You seem to have political issues with how the Medicare program is run, and were particularly disturbed by my explanation that Medicare Advantage, Part D and medigap policies are sold by private insurers. But they actually are sold by private insurers. These plans must follow basic rules set by the government, and the Medicare Advantage and Part D plans receive money from the Medicare program, but the specific provider networks, drug formularies, premiums and out-of-pocket expenses for Medicare Advantage and Part D plans vary by company. Medigap plans must follow the government guidelines for each of the 10 letter plans, but they are run by private insurers, which set the premiums and sell the policies. I believe it is important to let readers know that, unlike with traditional Medicare Part A and Part B, they do purchase and deal with private insurers with these policies, and some of the coverage details and prices can vary by company.

Some of the other points you mention — such as more information about the types of medigap plans and the pre-existing condition rules and special exceptions — I have written about in much more detail in other articles.
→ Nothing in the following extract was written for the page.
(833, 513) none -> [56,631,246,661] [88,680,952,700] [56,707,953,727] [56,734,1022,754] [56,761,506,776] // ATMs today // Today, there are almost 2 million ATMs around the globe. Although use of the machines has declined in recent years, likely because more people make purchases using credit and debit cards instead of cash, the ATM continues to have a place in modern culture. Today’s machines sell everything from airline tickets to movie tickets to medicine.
I am particularly confused by your last point, about finding Medicare Advantage information at Medicare.gov rather than the analysis at MedicareNewsWatch.com. I recommended that readers use the Medicare.gov Plan Finder tool (www.medicare.gov/find-a-plan) to shop for plans in the sentence immediately before that, then do refer them to MedicareNewsWatch.com, which analyzes plans based on typical costs for good, fair and poor health and provides an extra level of information.

I hope you will let me know if there’s anything else we can do to help or any information we can provide for you.